6 Steps to a More Fulfilling Sex Life

 

These ideas are meant to be simple(ish) and free (of financial need). But that doesn’t mean it’s going to be easy or that it isn’t going to take any investment. It will be an investment of time, and you may find that doing the simplest thing may be more difficult that you first imagined. But the rewards of your effort will be gratifying both physically and emotionally as you discover more pleasure than you may have thought you could experience.

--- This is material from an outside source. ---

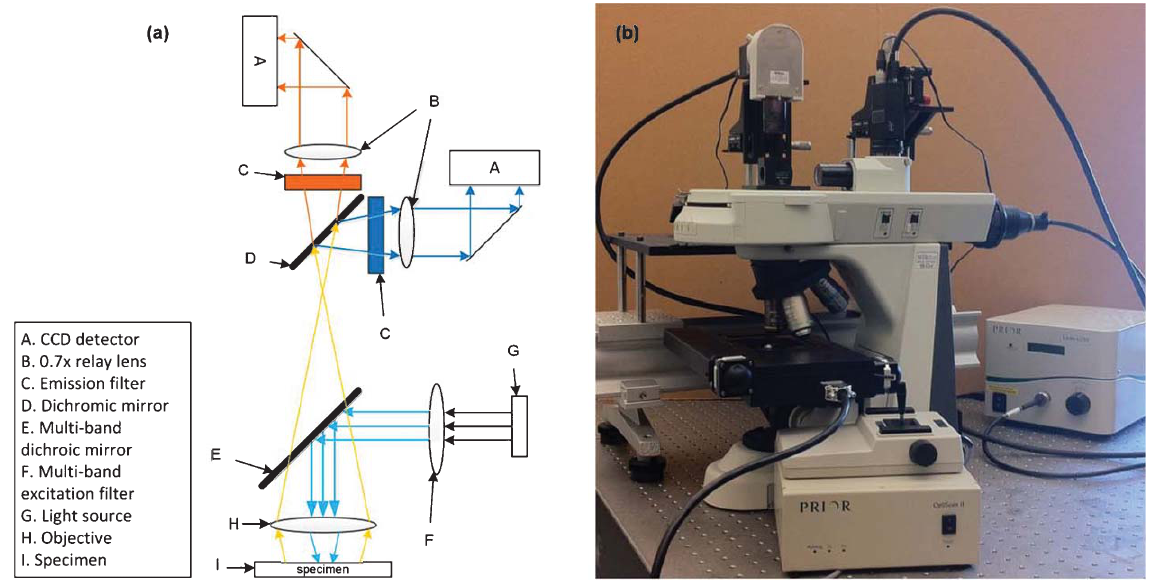
Fig. 1. (a) A schematic draw of the system’s optics. The collimated beam from a 200W metal-halide source first passes through a multi-band excitation filter and reflected by a multi-band dichroic mirror toward the specimen. A second single-band dichroic mirror splits the transmitted emission light into two separate beams for simultaneous detection. (b) The picture of the microscope system.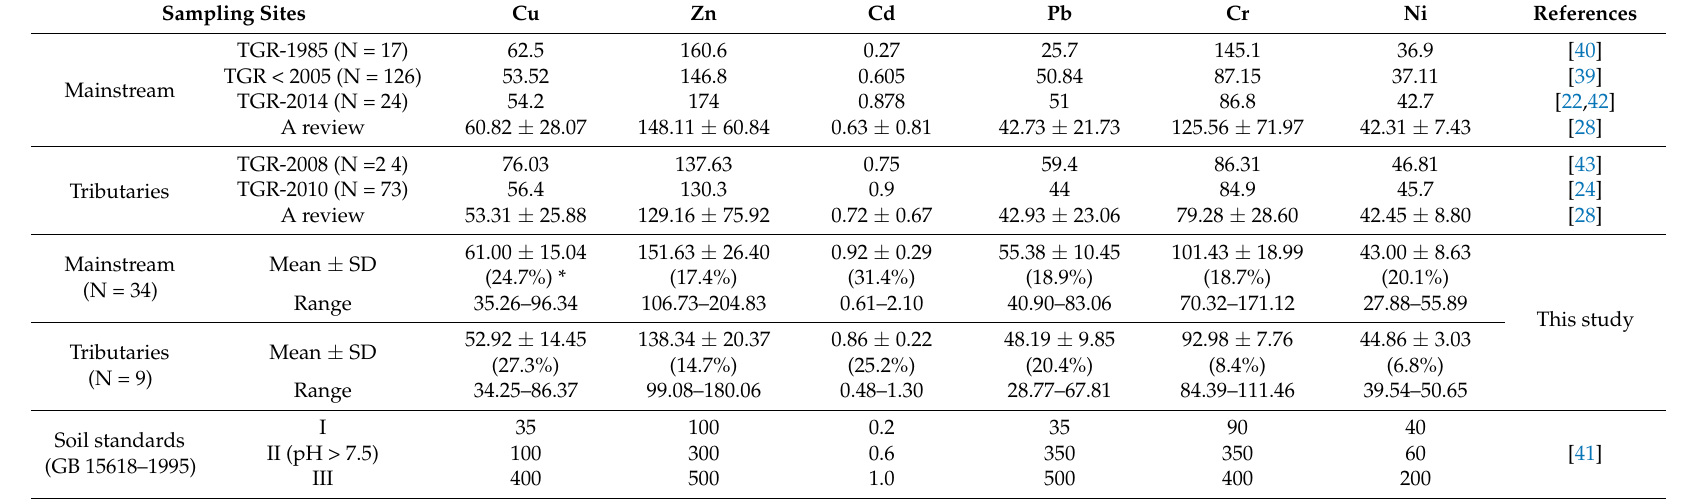
Table 1. Comparison of heavy metal concentrations with previous studies (unit:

  1. Evaluate Your Needs Honestly – It’s practically impossible to get what you want if you don’t even know what you want. So taking the time to really sit down with yourself (and/or your partner) and exploring what your desires and needs are will be the first step to finding more satisfaction and getting more pleasure out of your sexual life. Write out your needs, don’t just list them in your head. Seeing the words on paper makes them more real and more realistic to go after.
  1. Fine Tune Your Communication – You may already be able to talk about some of your sexual needs, or perhaps neither of you ever talk about it at all, but either way, whatever you’re doing now isn’t working for you. So rather than just telling you to communicate, I’m suggesting that you innovate the way you communicate. Find new and alternative ways to express your needs that will inspire deeper revelations about yourself. Use emails, or a notebook as a way to communicate without being face to face
  1. Stay Connected – Finding ways to stay connected sexually during life’s busy schedule is super important. Not just chatting about what you did that day, or complaining about some annoying co-worker, but connecting on a specifically sexual level. Inspiring sensuality in yourself and in your partner is one of the best ways to turn around a bad day or make a good day even better! Use physical touch, take a few minutes to make out in the middle of the day, or even squeeze in a quickie!
  1. Structure Adds Spontaneity – With the way that modern life is set up we are faced with a sad conundrum. Do we “schedule” our sex lives until it becomes just another task on our to-do lists? Or do we wait for “passion” to strike and discover that at 1am when you both fall into bed there just isn’t any more energy to make that sexual spark actually happen. I say that there is a happy medium that can set you up for successful sexual adventures both with respect to busy schedules and the needs for spontaneity. Commit to at least one night a week for a date night (or even once a month) or have a ‘Sexy Sunday’ to explore your dominant and submissive selves.
  1. Explore New Activities – We all have a list of long-time favorites, but it’s a good way to keep things fresh by finding other activities you might enjoy together. Take it one at a time so neither of you feels overwhelmed and you can each see exactly how you feel about the new activity before adding it to your repertoire. Perhaps you might incorporate more verbal play than usual, or during a bondage session give role-play a try.
  1. Commit to Improving Your Sexual Well-Being – Just like creating any new habit, you have to make the commitment to yourself (and your partner) to follow through on your sexual adventure. That you won’t get down on yourself when you aren’t a ‘perfect lover’ but that you continue to try your best every day. Know that with a healthy sexual identity, confidence and happiness in other aspects of your life will improve as well.